Recorded May 22, 2017; broadcast on Aug. 17, 2017.
Janelle Williams and JoAnne Marietta both work at Audrain County Crisis Intervention Service or ACCIS – a non-profit that provides resources to people in domestic and sexual violence situations.
Janelle is the executive director and JoAnne works as the equal access advocate. They spoke about the challenges their clients without legal immigration status have when pursuing legal action against abusive partners and when trying to obtain U visas, a nonimmigrant visa set aside for people who are victims of crimes and have suffered substantial abuse.
Region: Audrain County
Executive Director, Audrain County Crisis Intervention Services
Equal Access Advocate, Audrain County Crisis Intervention Services
JoAnne: When we're working with, whether it's immigrants or non-legal individuals, they're also concerned with legalities of any kind of reporting, or any information that they provide to you because they're afraid that they're gonna be deported.
Or they're afraid that now that they're finally talking to someone, that it's gonna be used against them. So, not only do you have the situation of dealing with the domestic violence or the sexual assault and agreeing to prosecute or agreeing to work with law enforcement, or agreeing to work with you know other agencies, but the fear of the unknown of what's coming, and sometimes, the fear of what's coming is bigger than the fear of what you've known.
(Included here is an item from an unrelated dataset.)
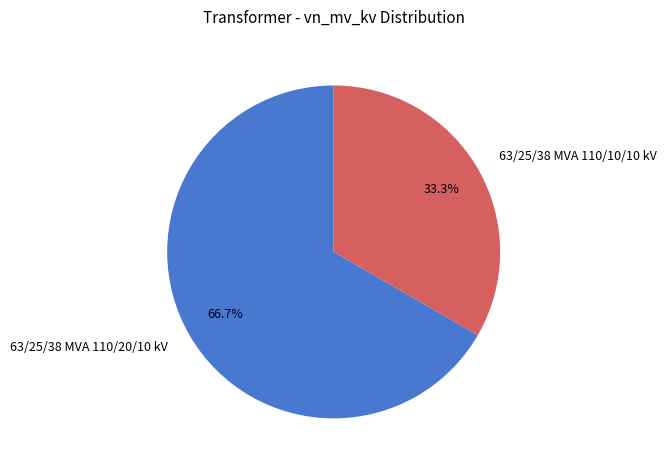

What percentage do 63/25/38 MVA 110/20/10 kV and 63/25/38 MVA 110/10/10 kV together represent?

100.0%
Janelle: And that reminds me when you said the fear of the deportation, things like that, and what kind of threats would an immigrant face that would make that fear very real to them?
That deportation would be an option, could be - what's gonna happen to them if they contact law enforcement about abuse? If they try to press charges against their abuser? If they try to get housing? If they try to do any of these things? What makes that a real fear to them?
JoAnne: The fear for the people that we work with is--it's usually the mother who is undocumented, and her significant other is working at some local establishment. He may be documented, he may not be.
They have children in the United States. Their children are citizens. So, if she reports what's going on, and her husband is a documented citizen, then she can be deported and he uses that against her. He uses that to control her and to continue to abuse her because she has the fear of being deported and taken away from her children.
Janelle: On that, you could see a lot of people when you say that would say, well she just needs to get herself legal, she just needs to go through the process to do what she needs to do to be here legally. Why is that not always an option?
JoAnne: Well, we can assist with U visas, but you need a document trail for those. And 10,000 U visas are awarded a year, so there is a waiting list of thousands before you. You become part of the waiting list, but you also have to have documentation for why you're filling out the U visa.
And if you've been in an abusive situation - you haven't been to the hospital, you haven't reported it to law enforcement - so, you don't have the necessary documentation to apply for a U visa and the process to become legal outside of that is a 5-year process. It almost feels like an impossible hurdle. It sounds like a great goal, but it's a long-term goal. It can't be something you fix or that you apply for and you're legal within six months.
This story was produced by Elena Rivera.